Work task →
Filter the listing so that only lines with the word "home" remain.

——————————

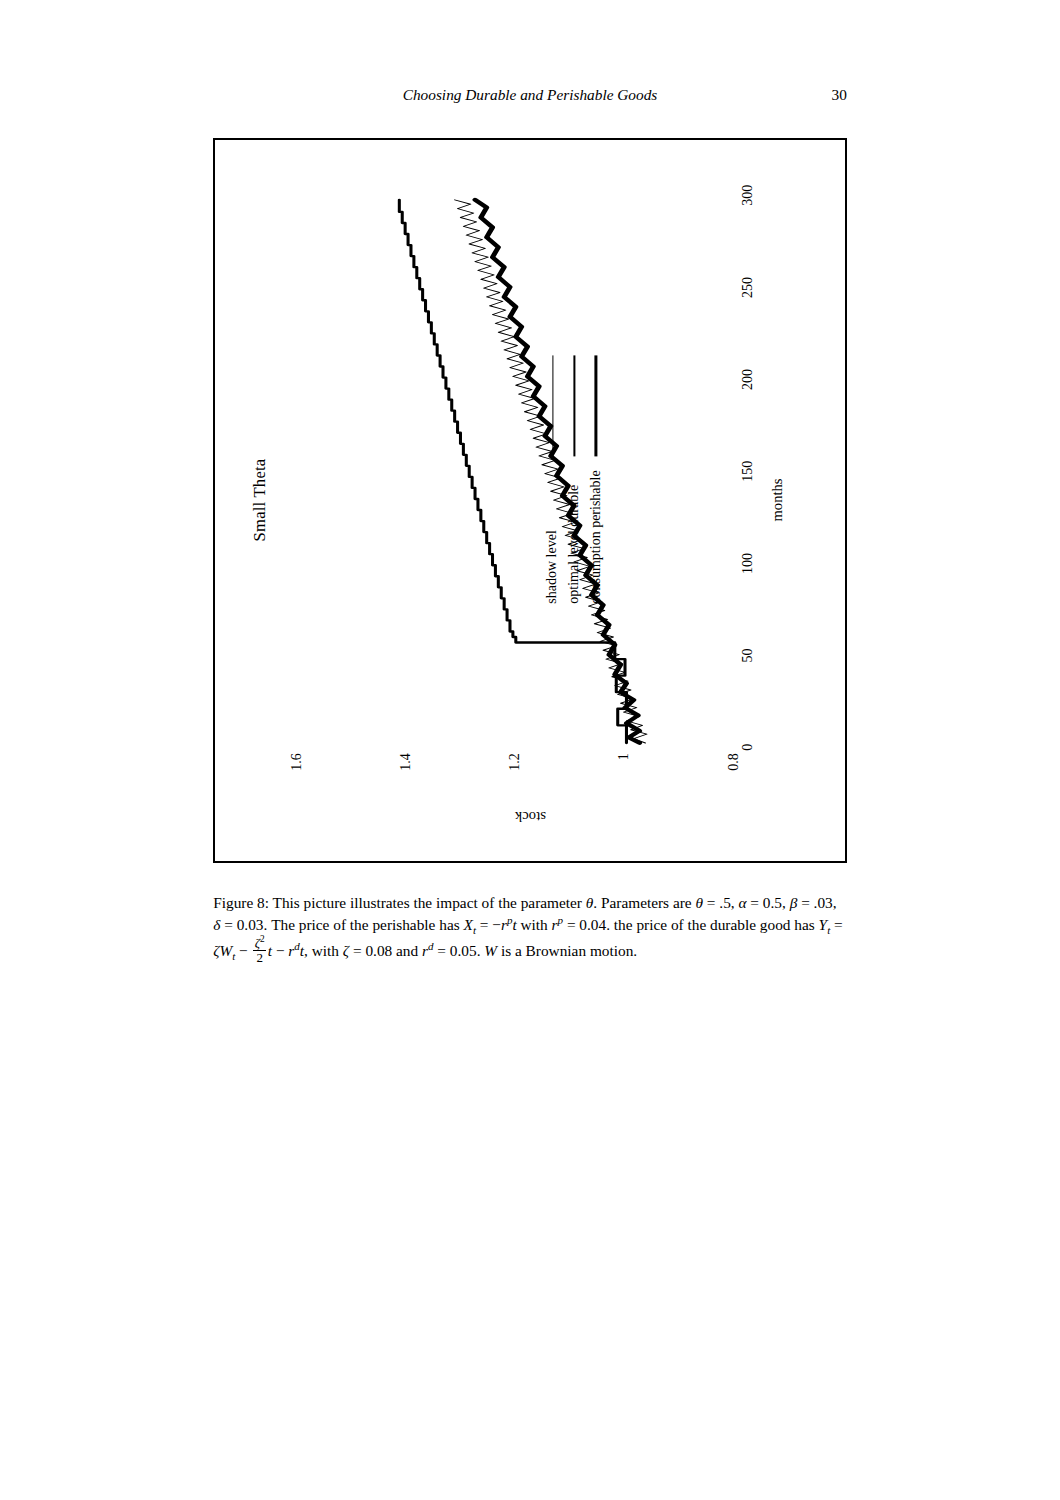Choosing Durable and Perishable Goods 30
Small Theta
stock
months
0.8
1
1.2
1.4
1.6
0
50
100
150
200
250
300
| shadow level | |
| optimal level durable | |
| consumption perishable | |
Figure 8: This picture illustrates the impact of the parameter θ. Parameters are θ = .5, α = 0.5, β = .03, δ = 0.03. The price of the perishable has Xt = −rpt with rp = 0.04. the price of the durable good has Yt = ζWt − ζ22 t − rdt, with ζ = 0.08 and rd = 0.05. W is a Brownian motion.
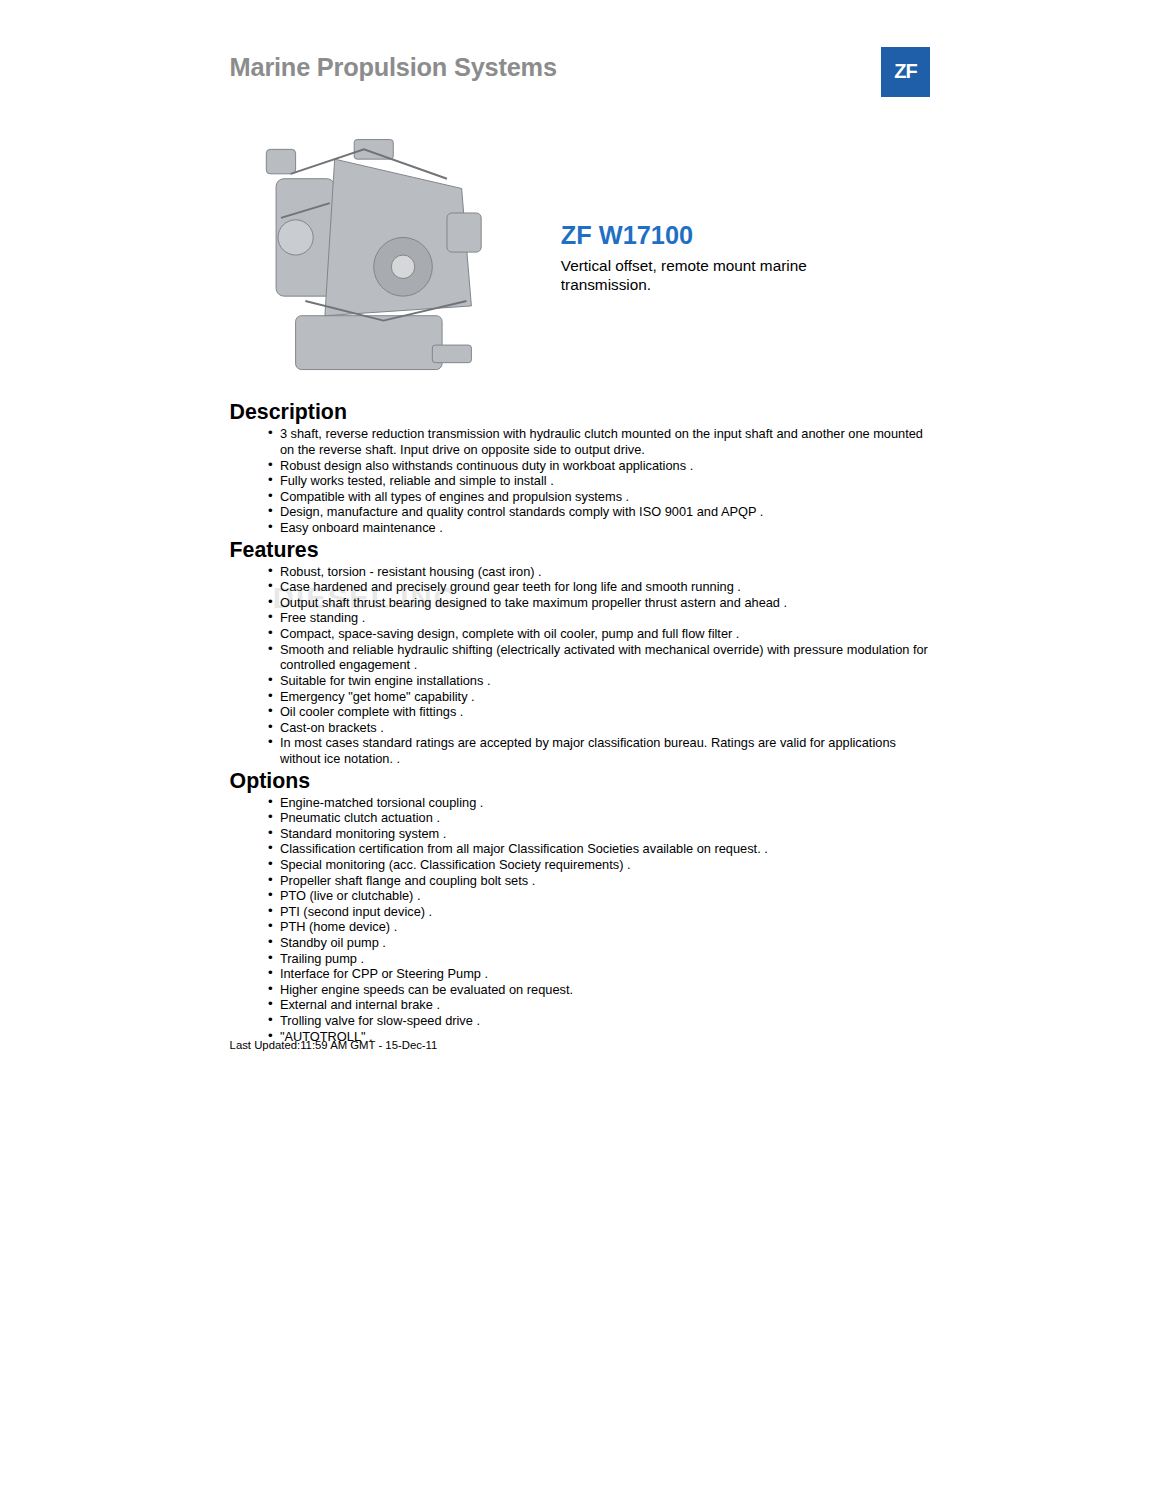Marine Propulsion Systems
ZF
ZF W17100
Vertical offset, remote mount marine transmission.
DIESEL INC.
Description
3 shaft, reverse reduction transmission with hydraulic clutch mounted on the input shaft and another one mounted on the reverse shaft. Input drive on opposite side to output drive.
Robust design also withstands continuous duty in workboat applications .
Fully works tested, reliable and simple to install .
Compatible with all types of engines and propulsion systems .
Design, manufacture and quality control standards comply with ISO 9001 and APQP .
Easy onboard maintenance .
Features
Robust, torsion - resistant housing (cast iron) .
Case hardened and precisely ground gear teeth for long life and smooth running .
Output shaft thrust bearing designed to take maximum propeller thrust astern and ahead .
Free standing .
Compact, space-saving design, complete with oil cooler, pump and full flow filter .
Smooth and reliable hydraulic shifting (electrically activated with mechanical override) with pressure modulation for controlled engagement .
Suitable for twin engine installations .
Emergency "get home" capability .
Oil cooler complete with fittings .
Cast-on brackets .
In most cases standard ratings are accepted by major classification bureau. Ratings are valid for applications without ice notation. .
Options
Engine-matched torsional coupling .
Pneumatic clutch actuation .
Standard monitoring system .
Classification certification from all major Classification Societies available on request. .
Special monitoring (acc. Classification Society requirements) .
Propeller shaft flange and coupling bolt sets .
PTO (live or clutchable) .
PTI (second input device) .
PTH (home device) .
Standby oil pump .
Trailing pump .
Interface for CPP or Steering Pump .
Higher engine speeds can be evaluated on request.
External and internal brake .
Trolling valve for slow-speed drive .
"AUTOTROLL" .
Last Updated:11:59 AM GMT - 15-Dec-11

——————————

Solved exercise →
Emergency "get home" capability .
PTH (home device) .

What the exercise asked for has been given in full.